* **Problem 1**
List every line in the listing below that contains the string "lowest", treating uppercase and lowercase letters as different.
START Document excerpt
The Institutional Framework and
the Institutional Balance

ALAN DASHWOOD


 Resolved to substitute for age-old rivalries the merging of their essential interests; to create, by establishing an economic community, the basis for a broader and deeper community among peoples long divided by bloody conflicts; and to lay the foundations for institutions which will give direction to a destiny henceforward shared 


I. INTRODUCTION

THE MOVING WORDS of the final recital of the preamble to the Treaty establishing the European Coal and Steel Community (hereinafter, ‘ECSC Treaty’ or ‘ECSC’) encapsulate the project that was launched in the 1950s to provide a solution to the ‘age-old rivalries’ that had made Europe the cock-pit of the world, arguably since the seventeenth century, but most catastrophically in the twentieth. The aim, eloquently proclaimed by the Schuman Declaration of May 1950,1 was to bind together the nations of Europe politically and economically in such a way as to make it inconceivable that they would ever fight each other again. This was to be achieved step by step, by first establishing an economic community and then going on to broaden and deepen the relationship, a development that would be channelled by a carefully designed set of institutions.
An essential feature of the institutional design that may loosely be identified as the ‘Community model’ has always been the interaction between institutions composed of representatives of the Member States and ‘supranational’ institutions with a duty to act independently of national governments: the role of the former being to involve national political leaders directly in the enterprise of shaping a common European future; that of the latter, to consolidate the gains made (the acquis communautaire) and, if practicable, to carry the integration process forward. Finding and maintaining an appropriate balance between the two groups of institutions has been an essential requirement of the sometimes faltering progress of the EC/EU during the half century since the signing of the Treaty of Rome.
Under the system of the ECSC Treaty, the heavyweight institution was the supranational High Authority. It headed the list of institutions in Article 7 ECSC, with the Special Council of Ministers coming only third, after the Common Assembly and before the Court of Justice. It was the High Authority that was charged explicitly with responsibility for attaining the objectives of the Treaty; and, with a few exceptions, it was also the decision-making body of the Community, empowered to adopt the formal instruments defined by Article 14 ECSC.2 The High Authority was authorised, among other things, to: procure funds3; fix maximum and minimum prices for certain products4; ensure compliance by the Member States with their obligations under the Treaty5; and fine undertakings guilty of infringing the ECSC’s rules on competition.6 The role of the Council was more particularly to harmonise the action of the High Authority with that of the governments of the Member States, acknowledged as being ‘responsible for the general economic policies of their countries’.7 The characteristic involvement of the Council in decisionmaking was by way of a requirement for it to be consulted, or for its assent (avis conforme) to be obtained,8 on actions the High Authority was proposing to take.
END Document excerpt
START Input data
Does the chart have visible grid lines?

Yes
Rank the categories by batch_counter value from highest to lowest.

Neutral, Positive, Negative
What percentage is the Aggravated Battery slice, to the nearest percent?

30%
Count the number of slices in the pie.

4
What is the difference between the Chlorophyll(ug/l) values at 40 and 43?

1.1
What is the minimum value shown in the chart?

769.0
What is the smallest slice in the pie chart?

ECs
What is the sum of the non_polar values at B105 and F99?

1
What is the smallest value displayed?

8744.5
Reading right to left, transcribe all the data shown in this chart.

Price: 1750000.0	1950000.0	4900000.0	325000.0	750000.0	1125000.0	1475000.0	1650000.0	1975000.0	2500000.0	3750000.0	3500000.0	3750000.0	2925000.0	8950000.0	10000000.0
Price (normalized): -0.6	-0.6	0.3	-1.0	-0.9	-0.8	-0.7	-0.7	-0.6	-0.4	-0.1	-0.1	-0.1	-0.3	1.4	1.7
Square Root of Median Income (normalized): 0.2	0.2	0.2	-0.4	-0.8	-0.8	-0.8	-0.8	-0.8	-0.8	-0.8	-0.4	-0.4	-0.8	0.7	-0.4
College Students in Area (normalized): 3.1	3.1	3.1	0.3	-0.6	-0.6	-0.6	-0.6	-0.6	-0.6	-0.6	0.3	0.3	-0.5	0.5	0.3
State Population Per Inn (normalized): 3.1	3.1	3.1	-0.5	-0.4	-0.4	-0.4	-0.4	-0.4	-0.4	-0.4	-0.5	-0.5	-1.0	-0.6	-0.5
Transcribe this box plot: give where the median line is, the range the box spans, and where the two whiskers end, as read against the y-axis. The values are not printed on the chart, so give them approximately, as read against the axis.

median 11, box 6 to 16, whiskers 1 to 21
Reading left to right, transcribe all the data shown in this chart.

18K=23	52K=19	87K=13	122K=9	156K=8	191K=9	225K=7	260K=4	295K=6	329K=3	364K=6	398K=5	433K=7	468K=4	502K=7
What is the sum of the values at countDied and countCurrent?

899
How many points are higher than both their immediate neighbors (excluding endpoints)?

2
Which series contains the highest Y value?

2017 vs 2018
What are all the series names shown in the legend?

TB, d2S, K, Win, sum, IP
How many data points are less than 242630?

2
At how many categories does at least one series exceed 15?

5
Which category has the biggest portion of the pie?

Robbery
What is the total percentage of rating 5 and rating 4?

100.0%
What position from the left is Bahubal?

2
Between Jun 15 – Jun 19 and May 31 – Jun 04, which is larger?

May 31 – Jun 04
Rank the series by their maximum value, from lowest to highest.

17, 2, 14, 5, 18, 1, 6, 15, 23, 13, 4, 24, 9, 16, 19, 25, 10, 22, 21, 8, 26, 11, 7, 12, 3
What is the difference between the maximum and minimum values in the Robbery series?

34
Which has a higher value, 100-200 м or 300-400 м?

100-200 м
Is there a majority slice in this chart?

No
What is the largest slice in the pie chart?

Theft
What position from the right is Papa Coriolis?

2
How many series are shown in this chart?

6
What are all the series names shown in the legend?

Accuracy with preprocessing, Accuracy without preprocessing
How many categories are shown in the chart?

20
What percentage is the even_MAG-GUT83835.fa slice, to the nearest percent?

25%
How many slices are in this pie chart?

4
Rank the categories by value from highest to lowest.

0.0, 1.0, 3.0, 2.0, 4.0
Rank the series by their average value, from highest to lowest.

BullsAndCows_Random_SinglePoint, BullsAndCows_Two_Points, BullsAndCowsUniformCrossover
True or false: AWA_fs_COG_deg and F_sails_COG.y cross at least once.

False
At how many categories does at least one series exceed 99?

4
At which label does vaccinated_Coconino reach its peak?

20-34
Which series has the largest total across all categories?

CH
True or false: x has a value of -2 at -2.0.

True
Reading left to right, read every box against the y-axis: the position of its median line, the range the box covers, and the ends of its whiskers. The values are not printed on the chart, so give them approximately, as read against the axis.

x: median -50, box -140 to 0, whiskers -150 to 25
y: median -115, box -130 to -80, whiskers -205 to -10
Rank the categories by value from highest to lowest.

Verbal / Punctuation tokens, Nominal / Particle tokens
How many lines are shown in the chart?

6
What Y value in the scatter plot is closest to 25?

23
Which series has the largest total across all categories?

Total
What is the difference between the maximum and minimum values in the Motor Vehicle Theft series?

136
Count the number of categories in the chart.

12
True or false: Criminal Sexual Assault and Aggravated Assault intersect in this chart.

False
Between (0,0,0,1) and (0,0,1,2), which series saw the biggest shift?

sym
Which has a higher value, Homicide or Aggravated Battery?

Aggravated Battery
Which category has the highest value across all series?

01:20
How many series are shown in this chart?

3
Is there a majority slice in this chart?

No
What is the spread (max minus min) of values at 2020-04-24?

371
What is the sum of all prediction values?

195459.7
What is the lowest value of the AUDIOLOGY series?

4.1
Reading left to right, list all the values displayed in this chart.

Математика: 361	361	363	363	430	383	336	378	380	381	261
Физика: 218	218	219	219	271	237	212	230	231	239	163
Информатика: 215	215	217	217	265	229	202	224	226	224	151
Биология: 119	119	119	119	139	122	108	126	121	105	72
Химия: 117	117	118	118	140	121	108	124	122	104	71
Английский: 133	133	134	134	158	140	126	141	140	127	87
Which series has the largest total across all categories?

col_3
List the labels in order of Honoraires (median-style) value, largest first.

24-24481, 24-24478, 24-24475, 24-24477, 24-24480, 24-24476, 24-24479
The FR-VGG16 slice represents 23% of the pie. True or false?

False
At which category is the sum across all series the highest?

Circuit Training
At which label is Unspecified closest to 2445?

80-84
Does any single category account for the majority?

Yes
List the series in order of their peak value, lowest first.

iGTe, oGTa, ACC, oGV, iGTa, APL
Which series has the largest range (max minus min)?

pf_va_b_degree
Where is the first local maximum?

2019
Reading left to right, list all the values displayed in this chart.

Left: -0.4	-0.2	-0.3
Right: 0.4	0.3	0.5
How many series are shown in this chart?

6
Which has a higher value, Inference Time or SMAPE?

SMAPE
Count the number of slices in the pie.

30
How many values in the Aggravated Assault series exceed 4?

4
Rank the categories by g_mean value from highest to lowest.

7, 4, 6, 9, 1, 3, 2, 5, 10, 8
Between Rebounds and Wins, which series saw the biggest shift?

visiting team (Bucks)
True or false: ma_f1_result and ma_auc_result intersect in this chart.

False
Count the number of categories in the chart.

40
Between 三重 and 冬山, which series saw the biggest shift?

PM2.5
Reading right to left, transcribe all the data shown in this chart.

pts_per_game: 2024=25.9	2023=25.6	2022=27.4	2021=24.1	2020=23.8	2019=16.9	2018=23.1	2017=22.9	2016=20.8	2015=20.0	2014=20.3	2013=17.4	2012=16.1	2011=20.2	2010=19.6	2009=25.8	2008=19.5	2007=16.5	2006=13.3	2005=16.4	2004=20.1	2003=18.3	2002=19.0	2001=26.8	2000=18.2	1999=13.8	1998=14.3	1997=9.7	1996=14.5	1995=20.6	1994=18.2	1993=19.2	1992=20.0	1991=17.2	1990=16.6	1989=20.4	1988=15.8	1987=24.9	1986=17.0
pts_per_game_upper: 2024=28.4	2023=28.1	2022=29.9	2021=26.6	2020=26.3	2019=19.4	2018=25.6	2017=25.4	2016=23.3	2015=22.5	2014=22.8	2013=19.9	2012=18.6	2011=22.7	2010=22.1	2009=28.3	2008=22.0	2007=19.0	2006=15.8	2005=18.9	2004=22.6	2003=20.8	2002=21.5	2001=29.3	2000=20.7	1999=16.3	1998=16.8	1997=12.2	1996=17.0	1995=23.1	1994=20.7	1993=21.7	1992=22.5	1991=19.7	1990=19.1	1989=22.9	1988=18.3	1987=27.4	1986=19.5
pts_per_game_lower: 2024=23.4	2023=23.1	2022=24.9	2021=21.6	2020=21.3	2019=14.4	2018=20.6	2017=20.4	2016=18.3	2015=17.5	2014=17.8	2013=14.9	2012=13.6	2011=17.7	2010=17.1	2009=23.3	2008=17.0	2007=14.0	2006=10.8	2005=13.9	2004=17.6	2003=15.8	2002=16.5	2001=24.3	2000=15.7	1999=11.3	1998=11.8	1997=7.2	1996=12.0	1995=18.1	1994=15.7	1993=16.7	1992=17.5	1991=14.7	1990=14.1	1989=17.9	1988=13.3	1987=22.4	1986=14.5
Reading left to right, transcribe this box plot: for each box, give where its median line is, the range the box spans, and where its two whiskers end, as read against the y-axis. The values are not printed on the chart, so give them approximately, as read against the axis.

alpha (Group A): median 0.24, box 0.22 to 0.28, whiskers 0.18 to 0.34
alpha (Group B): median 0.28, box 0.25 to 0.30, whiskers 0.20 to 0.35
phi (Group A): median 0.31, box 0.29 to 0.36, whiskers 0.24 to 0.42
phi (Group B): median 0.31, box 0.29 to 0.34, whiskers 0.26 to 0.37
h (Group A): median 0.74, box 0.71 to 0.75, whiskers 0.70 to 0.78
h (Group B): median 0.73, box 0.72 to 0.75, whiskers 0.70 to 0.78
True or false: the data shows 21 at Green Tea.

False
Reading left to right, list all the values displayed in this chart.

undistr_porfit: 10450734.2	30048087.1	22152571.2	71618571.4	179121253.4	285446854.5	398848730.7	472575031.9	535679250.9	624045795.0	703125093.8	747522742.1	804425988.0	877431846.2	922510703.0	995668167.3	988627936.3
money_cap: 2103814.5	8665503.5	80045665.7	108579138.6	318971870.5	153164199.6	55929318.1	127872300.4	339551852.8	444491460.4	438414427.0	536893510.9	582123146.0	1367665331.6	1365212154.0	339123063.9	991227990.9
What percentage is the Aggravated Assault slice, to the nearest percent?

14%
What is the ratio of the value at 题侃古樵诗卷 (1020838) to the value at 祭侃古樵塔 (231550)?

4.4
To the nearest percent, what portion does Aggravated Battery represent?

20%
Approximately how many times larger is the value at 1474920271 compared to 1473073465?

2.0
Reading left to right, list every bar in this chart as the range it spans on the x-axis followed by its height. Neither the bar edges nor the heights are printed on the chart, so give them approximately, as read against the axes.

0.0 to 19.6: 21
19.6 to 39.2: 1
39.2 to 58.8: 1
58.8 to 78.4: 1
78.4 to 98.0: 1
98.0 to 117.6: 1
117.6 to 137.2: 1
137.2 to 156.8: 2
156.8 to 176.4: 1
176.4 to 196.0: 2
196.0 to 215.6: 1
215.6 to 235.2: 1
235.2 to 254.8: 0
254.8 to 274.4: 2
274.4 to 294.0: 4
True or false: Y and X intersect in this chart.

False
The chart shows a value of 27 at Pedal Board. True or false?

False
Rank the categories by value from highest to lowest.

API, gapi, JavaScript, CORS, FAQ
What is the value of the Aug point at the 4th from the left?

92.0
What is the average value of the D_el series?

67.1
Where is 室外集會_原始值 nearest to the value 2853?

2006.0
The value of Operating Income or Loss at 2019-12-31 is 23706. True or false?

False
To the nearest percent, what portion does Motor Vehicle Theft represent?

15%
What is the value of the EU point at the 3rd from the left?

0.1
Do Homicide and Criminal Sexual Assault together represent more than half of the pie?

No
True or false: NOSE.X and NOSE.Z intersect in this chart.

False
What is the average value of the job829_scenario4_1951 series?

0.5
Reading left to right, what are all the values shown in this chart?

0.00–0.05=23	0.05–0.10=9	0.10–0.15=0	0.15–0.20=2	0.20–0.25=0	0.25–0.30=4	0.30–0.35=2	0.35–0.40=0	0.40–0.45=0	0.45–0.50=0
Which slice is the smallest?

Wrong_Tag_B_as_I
END Input data
* **Problem 2**
Continue the excerpt above on the institutional balance of the European Coal and Steel Community, starting right after its last sentence.

* **Task result 1**
Rank the categories by batch_counter value from highest to lowest.
Rank the series by their maximum value, from lowest to highest.
Rank the categories by value from highest to lowest.
Rank the series by their average value, from highest to lowest.
Rank the categories by value from highest to lowest.
What is the lowest value of the AUDIOLOGY series?
List the series in order of their peak value, lowest first.
Rank the categories by g_mean value from highest to lowest.
Rank the categories by value from highest to lowest.

* **Task result 2**
In broad terms, therefore, it can be said that the institutional balance of the ECSC was tilted towards the supranational side. Doubtless this can be explained in part by the political context in which the ECSC was created: with World War II still a vivid memory, and the perceived threat posed by the military strength of the Soviet Union and its sponsorship of Communist-led coups in several central and eastern European countries, there was a receptiveness in West European political circles to the grand design set forth in the Schuman Declaration of laying ‘the first concrete foundation for a European Federation’. At the same time, reassurance was provided by the gradualist strategy encapsulated in the recital to the ECSC Treaty recognising ‘that Europe can be built only through practical achievements which will first of all create real solidarity, and through the creation of common bases for economic development’. The scope of the ECSC was limited to the organisation of a common market for coal and steel, the mechanics of which were laid down in considerable detail by the treaty itself.9 The High Authority’s very considerable powers were, therefore, executive in character, the parameters for their exercise having been clearly and firmly set by the primary law of the Community.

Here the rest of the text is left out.